• PROBLEM REQUIREMENTS: Copy the lines below with "slice" swapped for "wedge" and everything else unchanged. Leave the pictures out.

• PROVIDED RECORDS:
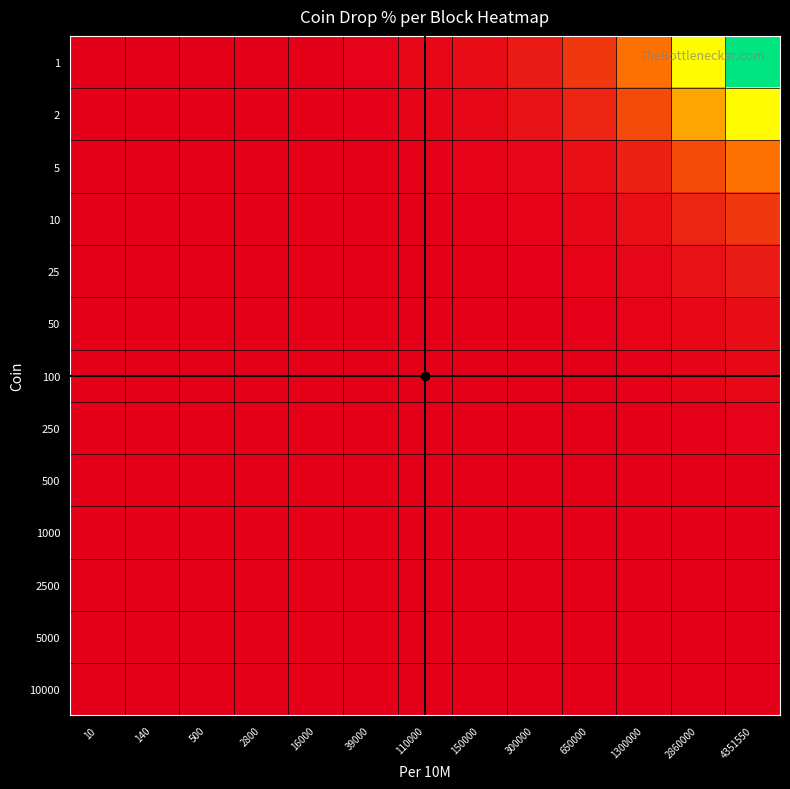

Reading right to left, list all the values displayed in this chart.

10000: 4351550=0.0	2860000=0.0	1300000=0.0	650000=0.0	300000=0.0	150000=0.0	110000=0.0	39000=0.0	16000=0.0	2800=0.0	500=0.0	140=0.0	10=0.0
5000: 4351550=0.0	2860000=0.0	1300000=0.0	650000=0.0	300000=0.0	150000=0.0	110000=0.0	39000=0.0	16000=0.0	2800=0.0	500=0.0	140=0.0	10=0.0
2500: 4351550=0.0	2860000=0.0	1300000=0.0	650000=0.0	300000=0.0	150000=0.0	110000=0.0	39000=0.0	16000=0.0	2800=0.0	500=0.0	140=0.0	10=0.0
1000: 4351550=0.0	2860000=0.0	1300000=0.0	650000=0.0	300000=0.0	150000=0.0	110000=0.0	39000=0.0	16000=0.0	2800=0.0	500=0.0	140=0.0	10=0.0
500: 4351550=0.0	2860000=0.0	1300000=0.0	650000=0.0	300000=0.0	150000=0.0	110000=0.0	39000=0.0	16000=0.0	2800=0.0	500=0.0	140=0.0	10=0.0
250: 4351550=0.0	2860000=0.0	1300000=0.0	650000=0.0	300000=0.0	150000=0.0	110000=0.0	39000=0.0	16000=0.0	2800=0.0	500=0.0	140=0.0	10=0.0
100: 4351550=0.0	2860000=0.0	1300000=0.0	650000=0.0	300000=0.0	150000=0.0	110000=0.0	39000=0.0	16000=0.0	2800=0.0	500=0.0	140=0.0	10=0.0
50: 4351550=0.0	2860000=0.0	1300000=0.0	650000=0.0	300000=0.0	150000=0.0	110000=0.0	39000=0.0	16000=0.0	2800=0.0	500=0.0	140=0.0	10=0.0
25: 4351550=0.1	2860000=0.0	1300000=0.0	650000=0.0	300000=0.0	150000=0.0	110000=0.0	39000=0.0	16000=0.0	2800=0.0	500=0.0	140=0.0	10=0.0
10: 4351550=0.1	2860000=0.1	1300000=0.0	650000=0.0	300000=0.0	150000=0.0	110000=0.0	39000=0.0	16000=0.0	2800=0.0	500=0.0	140=0.0	10=0.0
5: 4351550=0.3	2860000=0.2	1300000=0.1	650000=0.0	300000=0.0	150000=0.0	110000=0.0	39000=0.0	16000=0.0	2800=0.0	500=0.0	140=0.0	10=0.0
2: 4351550=0.7	2860000=0.4	1300000=0.2	650000=0.1	300000=0.0	150000=0.0	110000=0.0	39000=0.0	16000=0.0	2800=0.0	500=0.0	140=0.0	10=0.0
1: 4351550=1.0	2860000=0.7	1300000=0.3	650000=0.1	300000=0.1	150000=0.0	110000=0.0	39000=0.0	16000=0.0	2800=0.0	500=0.0	140=0.0	10=0.0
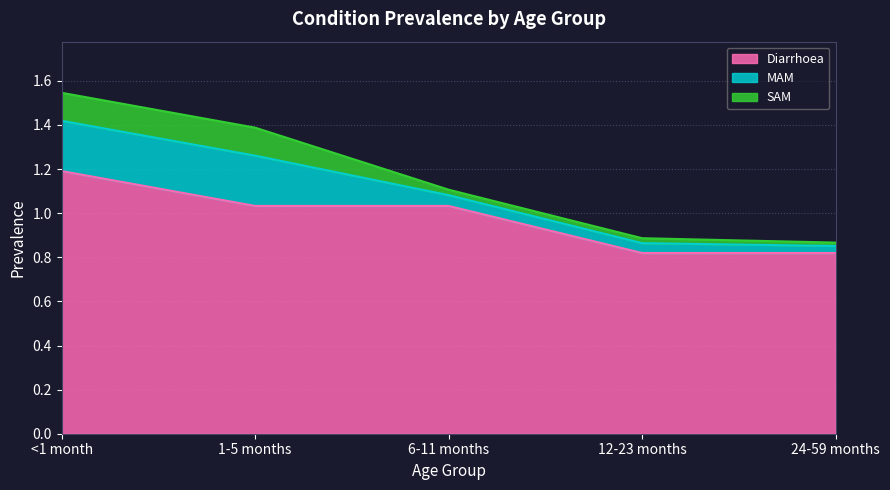

Which series has the largest range (max minus min)?

Diarrhoea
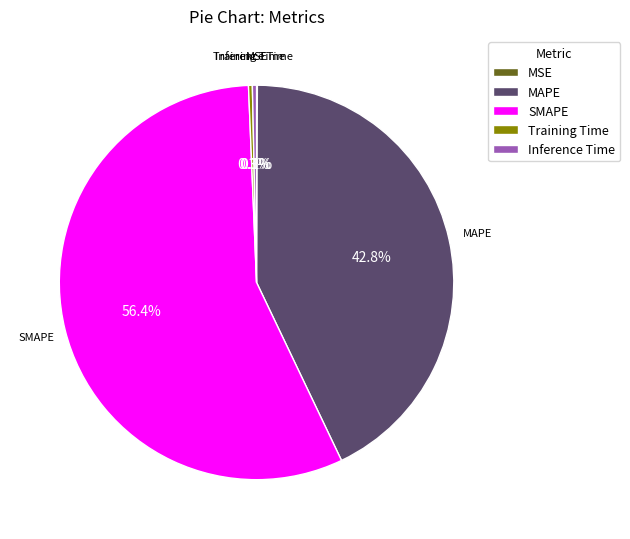

Is there a majority slice in this chart?

Yes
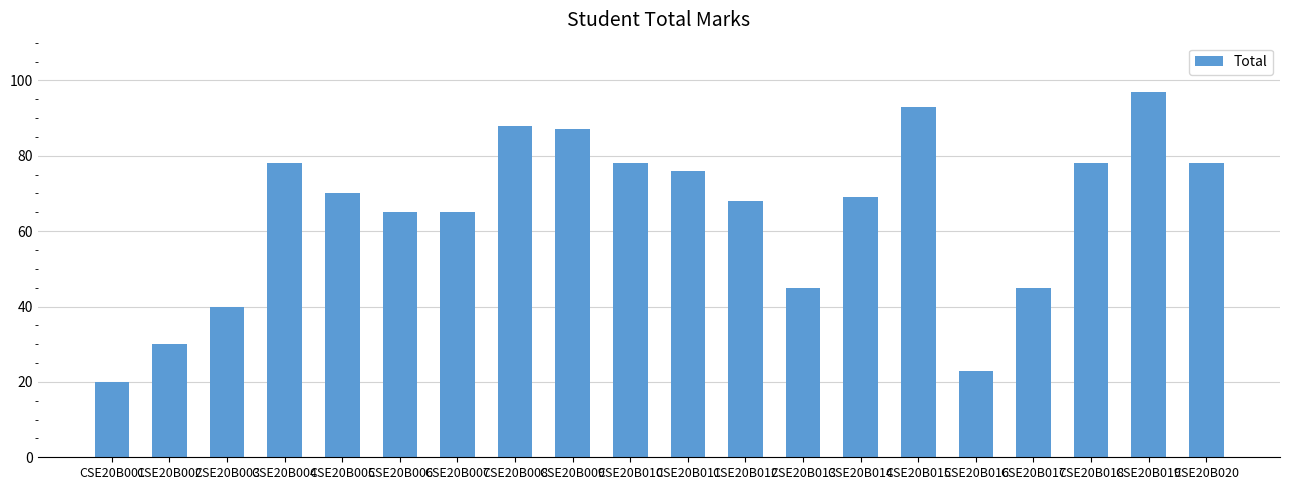

Approximately how many times larger is the value at CSE20B019 compared to CSE20B018?

1.2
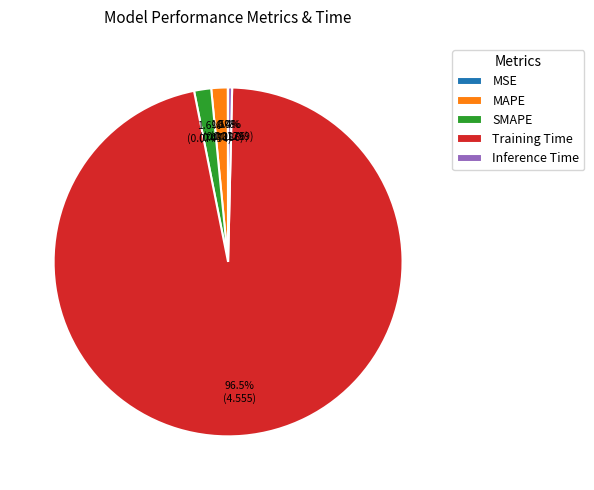

Which category accounts for the majority?

Training Time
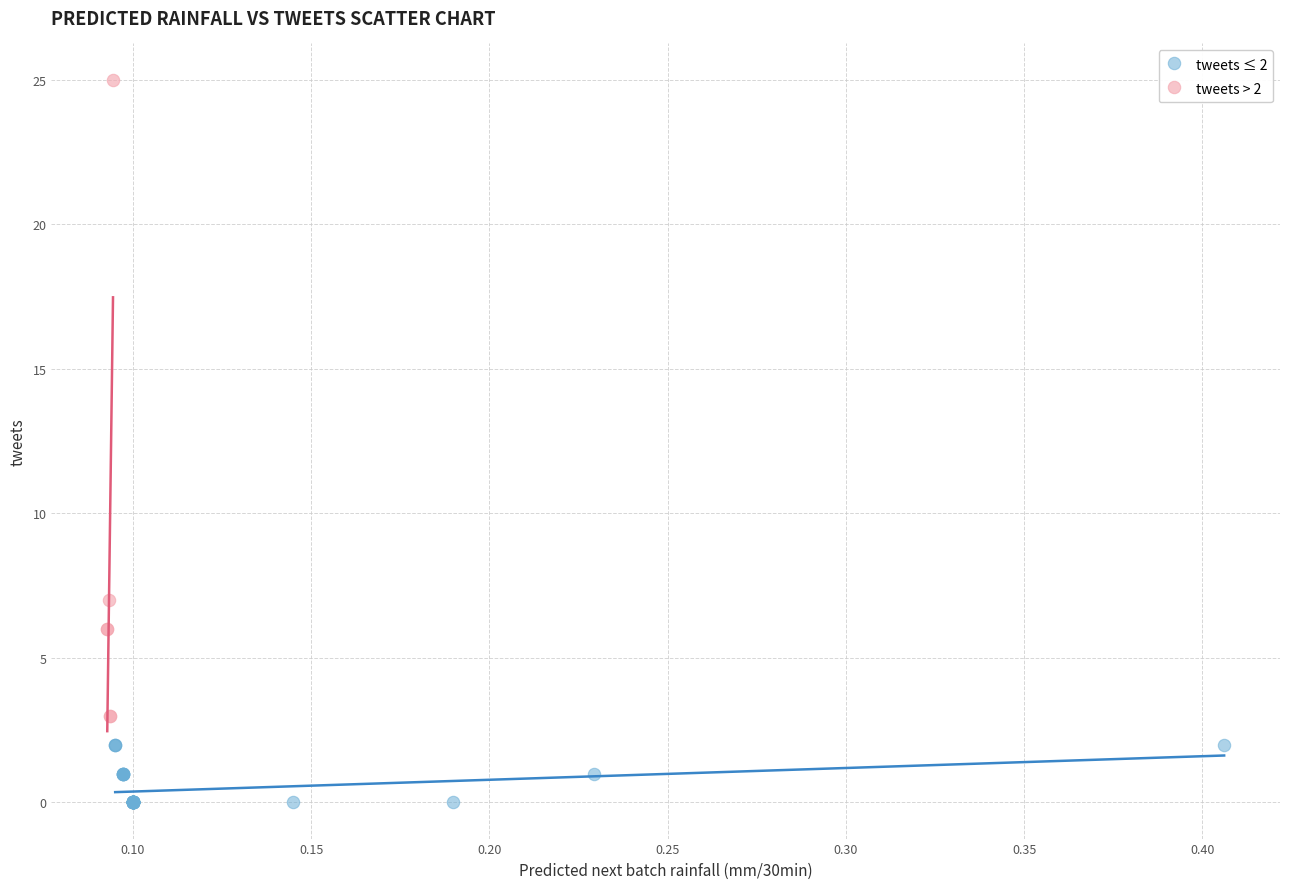

Which series reaches the maximum Y coordinate?

tweets > 2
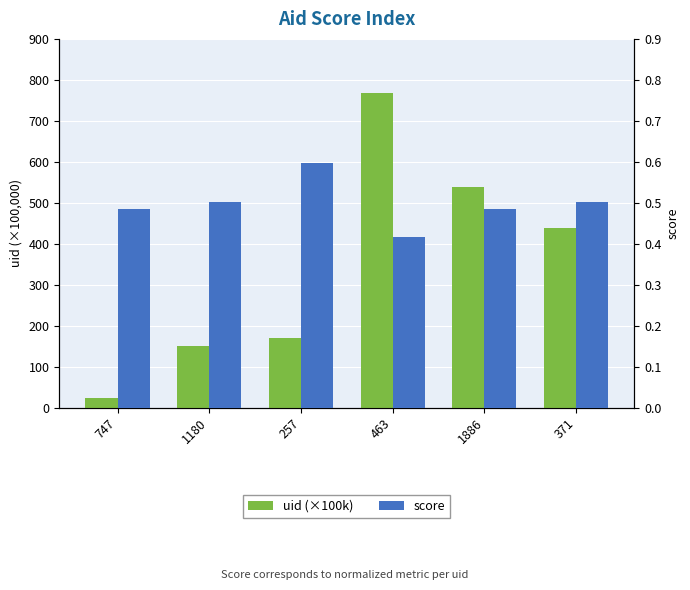

True or false: score has a value of 0.9 at 1886.

False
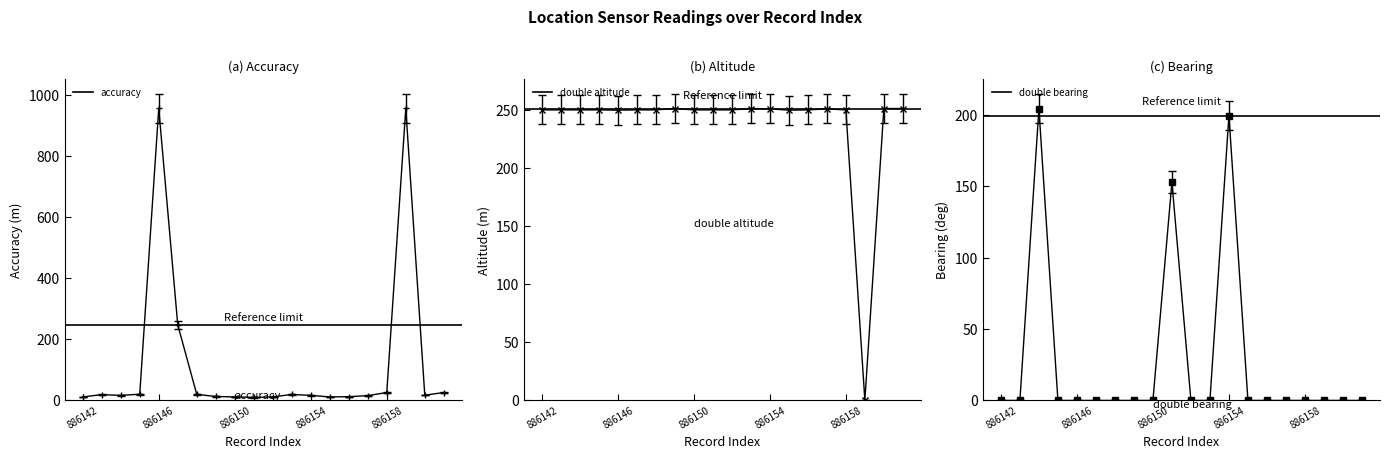

Which series ends up on top after the final intersection of accuracy and double_altitude?

double_altitude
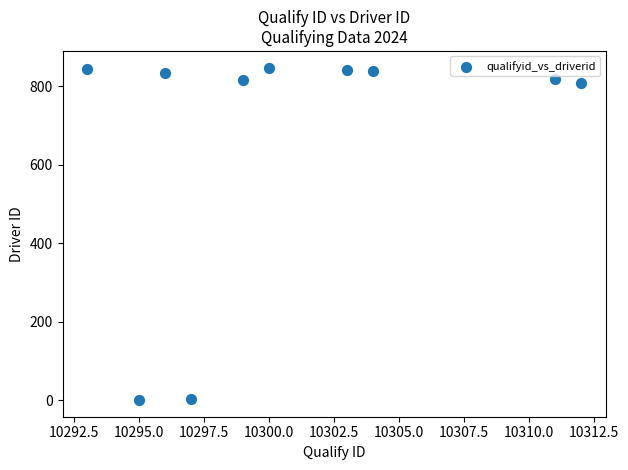

What is the range of X values (max minus min)?

19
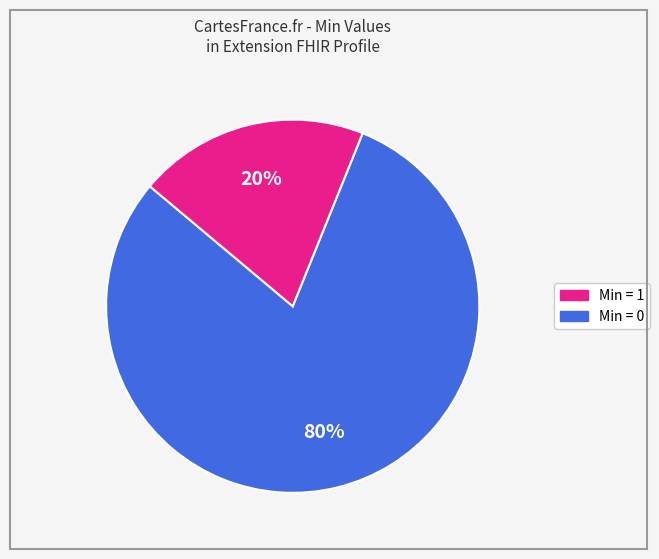

Is there a majority slice in this chart?

Yes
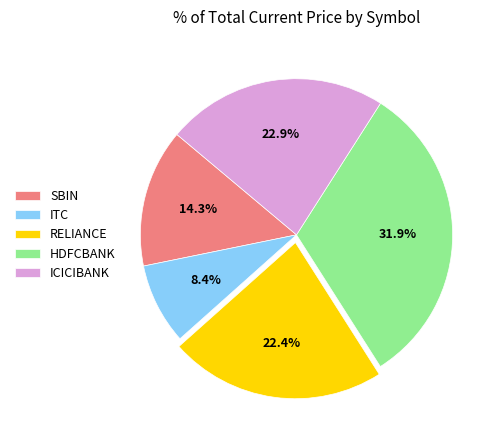

Which has a higher value, SBIN or ICICIBANK?

ICICIBANK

• YOUR SOLUTION:
Reading right to left, list all the values displayed in this chart.

10000: 4351550=0.0	2860000=0.0	1300000=0.0	650000=0.0	300000=0.0	150000=0.0	110000=0.0	39000=0.0	16000=0.0	2800=0.0	500=0.0	140=0.0	10=0.0
5000: 4351550=0.0	2860000=0.0	1300000=0.0	650000=0.0	300000=0.0	150000=0.0	110000=0.0	39000=0.0	16000=0.0	2800=0.0	500=0.0	140=0.0	10=0.0
2500: 4351550=0.0	2860000=0.0	1300000=0.0	650000=0.0	300000=0.0	150000=0.0	110000=0.0	39000=0.0	16000=0.0	2800=0.0	500=0.0	140=0.0	10=0.0
1000: 4351550=0.0	2860000=0.0	1300000=0.0	650000=0.0	300000=0.0	150000=0.0	110000=0.0	39000=0.0	16000=0.0	2800=0.0	500=0.0	140=0.0	10=0.0
500: 4351550=0.0	2860000=0.0	1300000=0.0	650000=0.0	300000=0.0	150000=0.0	110000=0.0	39000=0.0	16000=0.0	2800=0.0	500=0.0	140=0.0	10=0.0
250: 4351550=0.0	2860000=0.0	1300000=0.0	650000=0.0	300000=0.0	150000=0.0	110000=0.0	39000=0.0	16000=0.0	2800=0.0	500=0.0	140=0.0	10=0.0
100: 4351550=0.0	2860000=0.0	1300000=0.0	650000=0.0	300000=0.0	150000=0.0	110000=0.0	39000=0.0	16000=0.0	2800=0.0	500=0.0	140=0.0	10=0.0
50: 4351550=0.0	2860000=0.0	1300000=0.0	650000=0.0	300000=0.0	150000=0.0	110000=0.0	39000=0.0	16000=0.0	2800=0.0	500=0.0	140=0.0	10=0.0
25: 4351550=0.1	2860000=0.0	1300000=0.0	650000=0.0	300000=0.0	150000=0.0	110000=0.0	39000=0.0	16000=0.0	2800=0.0	500=0.0	140=0.0	10=0.0
10: 4351550=0.1	2860000=0.1	1300000=0.0	650000=0.0	300000=0.0	150000=0.0	110000=0.0	39000=0.0	16000=0.0	2800=0.0	500=0.0	140=0.0	10=0.0
5: 4351550=0.3	2860000=0.2	1300000=0.1	650000=0.0	300000=0.0	150000=0.0	110000=0.0	39000=0.0	16000=0.0	2800=0.0	500=0.0	140=0.0	10=0.0
2: 4351550=0.7	2860000=0.4	1300000=0.2	650000=0.1	300000=0.0	150000=0.0	110000=0.0	39000=0.0	16000=0.0	2800=0.0	500=0.0	140=0.0	10=0.0
1: 4351550=1.0	2860000=0.7	1300000=0.3	650000=0.1	300000=0.1	150000=0.0	110000=0.0	39000=0.0	16000=0.0	2800=0.0	500=0.0	140=0.0	10=0.0

Which series has the largest range (max minus min)?

Diarrhoea

Is there a majority wedge in this chart?

Yes

Approximately how many times larger is the value at CSE20B019 compared to CSE20B018?

1.2

Which category accounts for the majority?

Training Time

Which series reaches the maximum Y coordinate?

tweets > 2

True or false: score has a value of 0.9 at 1886.

False

Which series ends up on top after the final intersection of accuracy and double_altitude?

double_altitude

What is the range of X values (max minus min)?

19

Is there a majority wedge in this chart?

Yes

Which has a higher value, SBIN or ICICIBANK?

ICICIBANK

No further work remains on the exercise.